Le cinquième « non » de la journée tombe à 16 h 12, et Clarisse le note dans son carnet sans lever les yeux, pour ne pas montrer que ça commence à faire mal.

Le directeur logistique vient de lui expliquer, en regardant deux fois sa montre, qu’il « voit l’idée, c’est intéressant, faut qu’on en reparle un de ces jours ». Elle le remercie, referme la porte, et reste une seconde dans le couloir.

Trois semaines qu’elle est Assistante RH chez SOLARIS Distribution. Trois semaines qu’elle porte une promesse qu’elle a faite elle-même, le jour de l’entretien, les yeux dans ceux du Boss : je vais installer un vrai système de formation continue dans cette entreprise. Il avait hoché la tête. Puis il avait posé sa condition, celle qu’elle entend chaque matin depuis : « Les résultats d’abord. Le budget, on verra quand il y aura des résultats. »

C’est tout le piège, résumé en une phrase. Pas un franc accordé tant qu’elle n’a rien prouvé — et rien à prouver tant qu’elle n’a pas de quoi former quelqu’un. Une seule sortie possible : convaincre un service, ou même un seul employé, de financer lui-même sa formation, réussir de façon visible, et devenir la preuve vivante qui débloquera le budget pour tous les autres.

Elle sait déjà laquelle. Depuis le premier jour, elle a une idée derrière la tête : le service Communication. C’est sa vraie cible. Deux raisons à cela. La première, c’est que ce service a la pire réputation de la boîte — présence en ligne inexistante, campagnes sans impact, résultats que tout le monde commente à voix basse. C’est donc là qu’une amélioration sauterait aux yeux de tous. La seconde, c’est qu’elle-même connaît le terrain : elle a suivi le parcours de Com And Web Formations, elle sait de quoi elle parle quand il s’agit de digital.

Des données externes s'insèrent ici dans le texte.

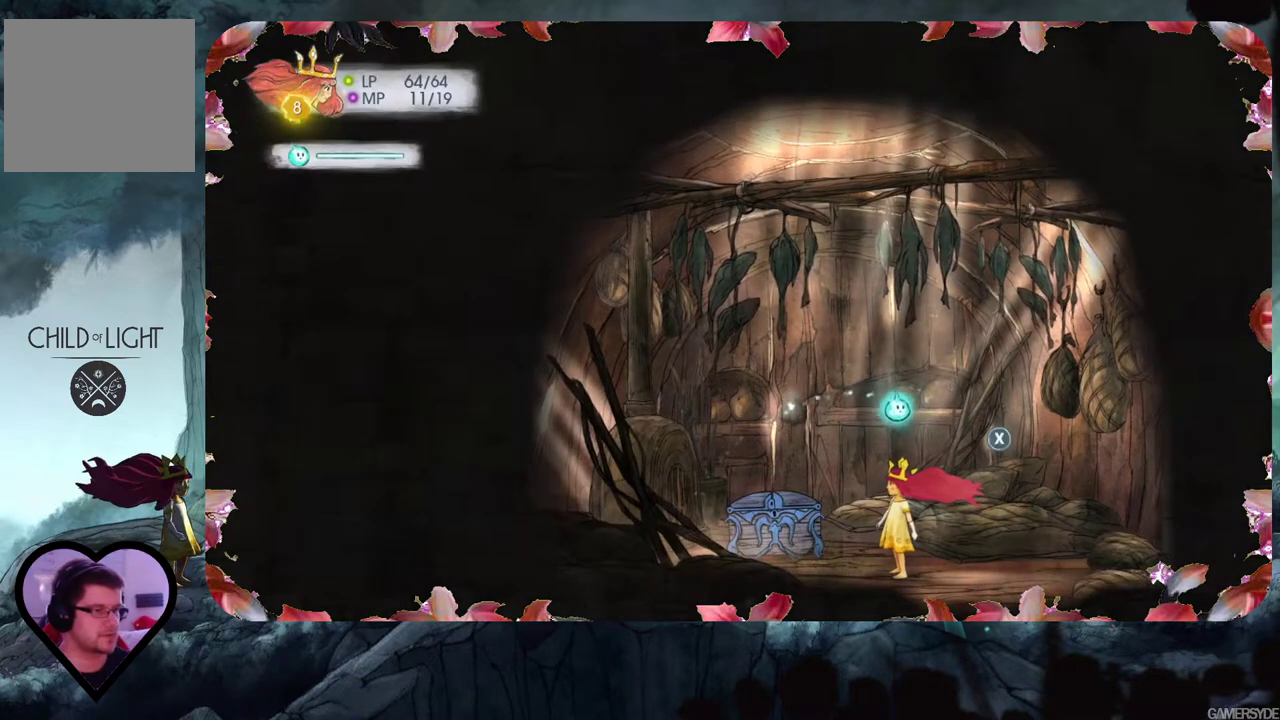
{"buttons": [], "left_stick": "center", "right_stick": "center", "events": [[33, "left_stick", "left"], [450, "left_stick", "center"]]}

Face à des communicants, elle ne bluffe pas.

Mais justement parce que c’est sa cible, elle la garde pour la fin. On ne joue pas sa meilleure carte en premier. Elle commence donc par les autres services, pour roder son argumentaire — et pour ne pas brûler la Communication sur un essai mal préparé.

Le tour des directeurs lui apprend vite à quoi ressemblent les vraies résistances.

Le premier, responsable des achats, balaie l’idée d’un revers de main : « Je me forme déjà, moi. Y a plein de trucs gratuits sur Internet. » Elle n’insiste pas, mais elle sait — comme lui sait au fond — que ces cours gratuits qu’on commence le dimanche soir, personne ne les finit jamais.

Le deuxième est plus direct, presque méfiant : « Attendez. Vous me demandez de payer ma formation de ma poche, sans accord écrit de l’entreprise, pour qu’ensuite on profite de mes nouvelles compétences sans rien revaloriser ? Je connais la chanson. » Et là, Clarisse ne trouve rien à redire, parce que la peur est légitime.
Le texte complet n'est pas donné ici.